▸ Brief
When you return the data, keep every word exact and include none of the images.

----- Recorded data

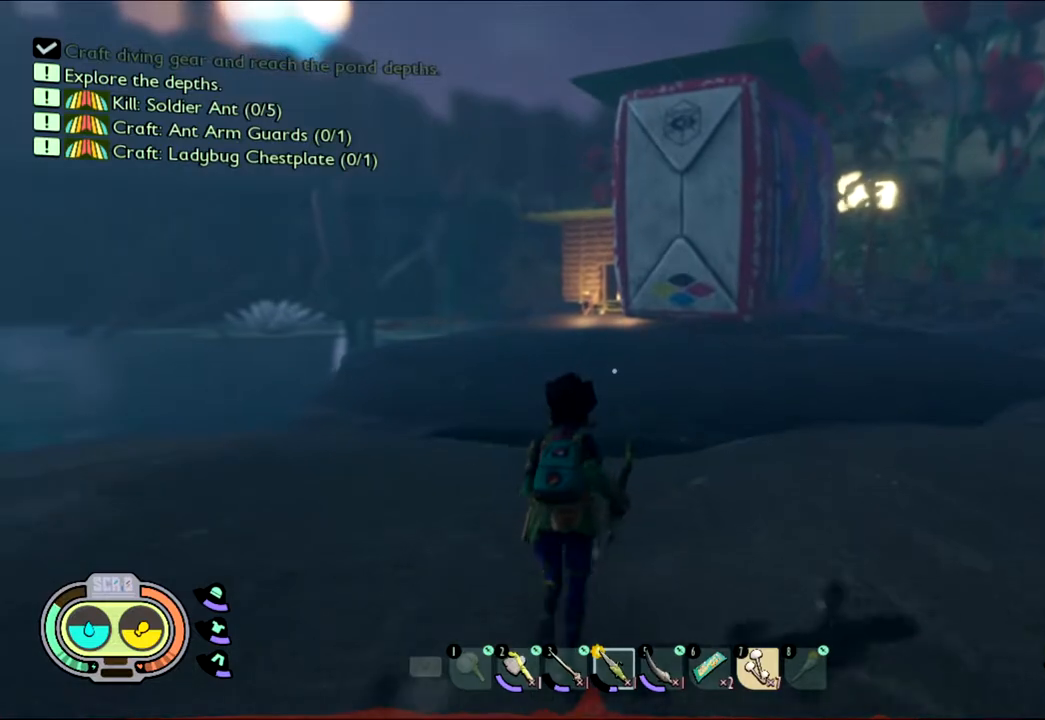
{"keys": ["shift", "w"], "mouse": [], "events": []}
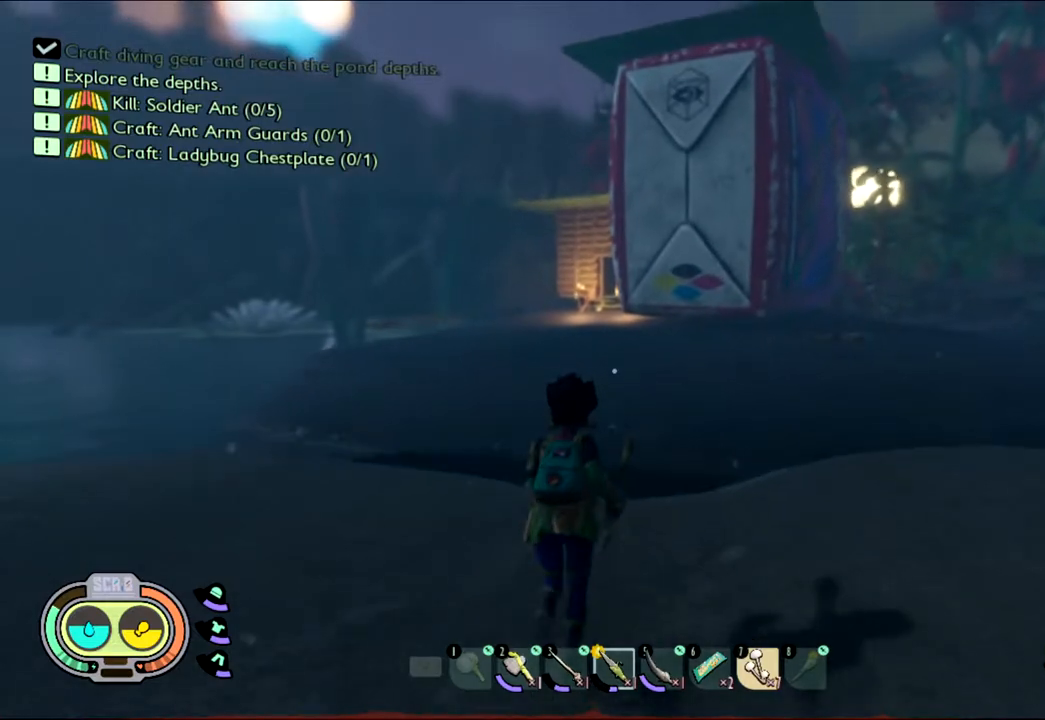
{"keys": ["shift", "w"], "mouse": [], "events": []}
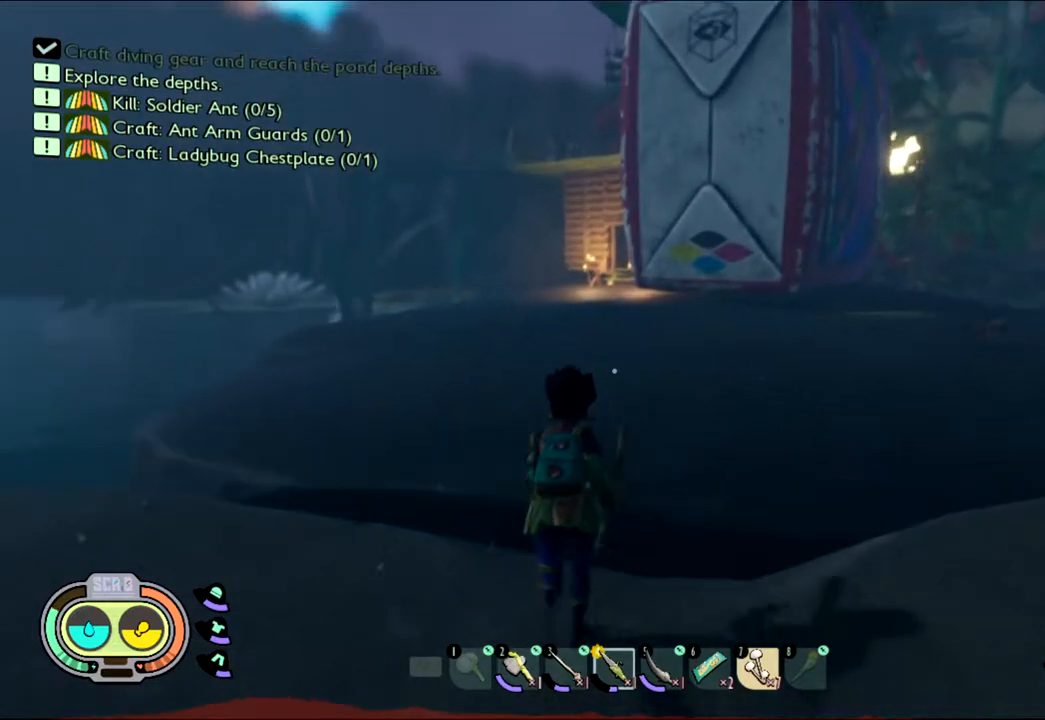
{"keys": ["w"], "mouse": [], "events": [[250, "space", "down"], [300, "shift", "up"], [433, "space", "up"]]}
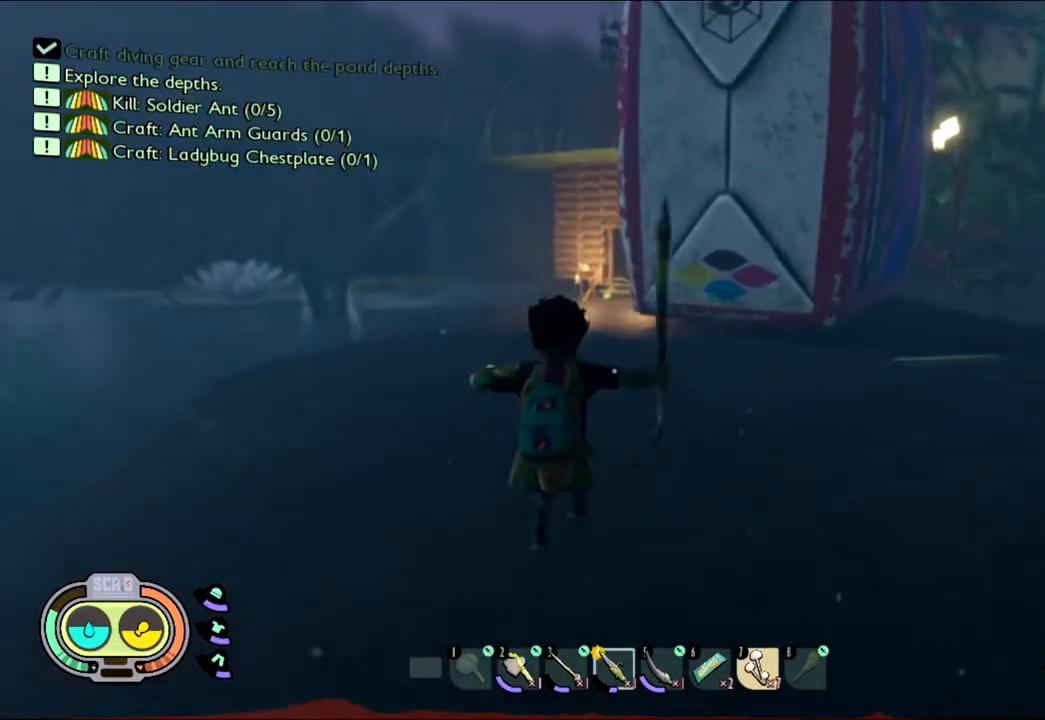
{"keys": ["w"], "mouse": [], "events": []}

----------

▸ Task response
{"keys": ["shift", "w"], "mouse": [], "events": []}
{"keys": ["shift", "w"], "mouse": [], "events": []}
{"keys": ["w"], "mouse": [], "events": [[250, "space", "down"], [300, "shift", "up"], [433, "space", "up"]]}
{"keys": ["w"], "mouse": [], "events": []}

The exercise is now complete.